__EXCERPT TO READ__
French actress (1952–2011)

Maria-Hélène Schneider (27 March 1952 – 3 February 2011), known professionally as Maria Schneider, was a French actress.

She first appeared on stage in Paris at the age of 15 and then moved on to work in films, initially as an extra, but had already advanced to more substantial roles by the age of 20.

Schneider achieved international recognition at the age of 19 for her performance opposite Marlon Brando in Bernardo Bertolucci's controversial Last Tango in Paris (1972). The film became controversial for its explicit sexual content and its infamous sexual assault scene.

In 1975 she starred opposite Jack Nicholson in Michelangelo Antonioni's critically acclaimed The Passenger. Although the film showcased her abilities, a reputation for walking out of films during production resulted in her becoming unwelcome in the industry. However, she re-established stability in her personal and professional life in the early 1980s, and became an advocate for equality and improving the working conditions for actresses.

She continued acting in film and TV until a few years before she died in 2011 after a long illness.

== Early life and family ==
Schneider was born in Paris to Daniel Gélin, a French actor, and Marie-Christine Schneider from Romania, a model who ran a bookshop in Paris. Gélin was married to actress and producer Danièle Delorme during the affair and his lack of fatherly involvement was deeply felt by his daughter. Gélin never recognised Schneider as his daughter, though he publicly acknowledged his paternity in the 1970s. Schneider was first brought up by her mother in a town near the French border with Germany. Eventually, her mother was unwilling to attend to her and entrusted her to a nurse for two years. Maria Schneider later lived for several years with her maternal uncle Michel Schneider and his wife. She reconnected with her biological father when she was sixteen, by visiting him unannounced.

__STORED DATA__
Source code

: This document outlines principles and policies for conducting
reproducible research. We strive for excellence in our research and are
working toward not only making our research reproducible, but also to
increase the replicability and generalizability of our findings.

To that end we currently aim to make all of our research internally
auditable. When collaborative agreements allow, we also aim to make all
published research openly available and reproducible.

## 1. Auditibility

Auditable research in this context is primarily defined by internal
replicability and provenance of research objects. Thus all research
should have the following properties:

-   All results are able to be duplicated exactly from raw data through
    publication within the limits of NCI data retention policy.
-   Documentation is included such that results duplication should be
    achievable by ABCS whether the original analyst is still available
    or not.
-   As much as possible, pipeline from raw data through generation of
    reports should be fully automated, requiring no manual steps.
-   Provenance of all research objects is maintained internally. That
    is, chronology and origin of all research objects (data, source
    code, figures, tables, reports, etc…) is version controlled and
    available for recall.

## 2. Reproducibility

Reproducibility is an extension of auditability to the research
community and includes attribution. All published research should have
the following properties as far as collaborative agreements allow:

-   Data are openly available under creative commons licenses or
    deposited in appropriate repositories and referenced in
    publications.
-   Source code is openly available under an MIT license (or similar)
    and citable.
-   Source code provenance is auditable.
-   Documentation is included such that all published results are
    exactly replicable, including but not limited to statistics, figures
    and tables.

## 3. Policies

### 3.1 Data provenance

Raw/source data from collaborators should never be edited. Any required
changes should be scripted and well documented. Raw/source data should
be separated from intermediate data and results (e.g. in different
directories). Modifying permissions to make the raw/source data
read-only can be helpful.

__TASK REQUIREMENTS__
1. Translate this sentence from the excerpt on Maria Schneider into Spanish: "She reconnected with her biological father when she was sixteen, by visiting him unannounced."
2. According to the excerpt on Maria Schneider, who directed The Passenger?

__RESULTS FOR THE EXERCISE__
1. Se reencontró con su padre biológico cuando tenía dieciséis años, al visitarlo sin previo aviso.

2. Michelangelo Antonioni